Blaine resident Andy Weeda is one of the shocked. His family “had all of the little benefits,” that came with excellent credit and a good driving record, he told The Center Square.

“We were told they are all getting pulled in the state of Washington,” Weeda said. This all amounts to “leveling the driving field, I guess.”

Banning credit rating was rejected by the Washington Legislature earlier this year and instead enacted by the Office of the Insurance Commissioner by an emergency rule.

The rule is supposed to be revenue neutral, meaning insurance companies cannot just raise rates on those with great credit. Insurance providers have to lower rates on those with worse credit as well.

Kreidler argued credit-score-based pricing unfairly penalized those with poor credit, including minorities.

A Federal Trade Commission report to Congress that looked at the issue did not find overwhelming evidence of racial bias in this kind of insurance pricing.

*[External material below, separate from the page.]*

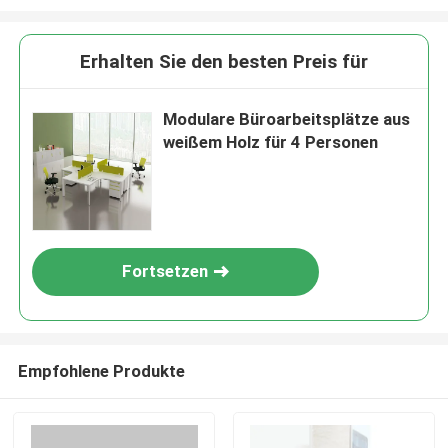
Erhalten Sie den besten Preis für
Modulare Büroarbeitsplätze aus
weißem Holz für 4 Personen
Fortsetzen
Empfohlene Produkte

Rather, the study found, “Credit-based insurance scores are effective predictors of risk under automobile policies.”

Credit scores “are predictive of the number of claims consumers file and the total cost of those claims,” and using such scores in setting insurance rates is “therefore likely to make the price of insurance better match the risk of loss posed by the consumer,” the FTC said.

The federal agency further found this to be true within demographic groups.

“Tests also showed that scores predict insurance risk within racial and ethnic minority groups (e.g., Hispanics with lower scores have higher estimated risk than Hispanics with higher scores). This within-group effect of scores is inconsistent with the theory that scores are solely a proxy for race and ethnicity,” the report said.

Kreidler’s office did not immediately return a request for comment on whether he is aware of the FTC report and its findings.

In an address to a conference put on by the Professional Insurance Agents (PIA) and the Independent Insurance Agents & Brokers of Washington in September, the insurance commissioner decried the influence of big data and big, out-of-state insurance companies.

Kreidler denounced a worldview “driven by numbers.” He protested against “boiling everybody down to an algorithm that tells you, ‘Oh this is a good person,’ because they’re likely to give us a bottom-line number that we like, ‘And this person is a bad person,’ regardless of the circumstances that they may wind up in.”

The insurance commissioner admitted of credit scoring, “Yes, it is a predictor. It also has the opportunity to dramatically impact the amount of resources that a company has to spend on underwriting. They don’t have to spend a lot of time taking a look at how they drive a car or maintain their home, because they take a look at some statistics, some numbers.”

“And where does it stop? Where does it stop?” Kreidler asked.

PIA lobbyist Mel Sorensen, speaking at the same conference on a different day, pointed out Kreidler’s office opposed two bills in the Legislature this year which seem to undercut his arguments.

One bill, supported by the insurance industry, would have mandated insurance companies can use credit scoring only when it benefits the ratepayers. The other bill would have allowed insurance companies to take life circumstances into account to counter a bad credit score.

The insurance companies have and continue to challenge this rule in court. The next challenge is scheduled to be heard in Thurston County Superior Court on Friday.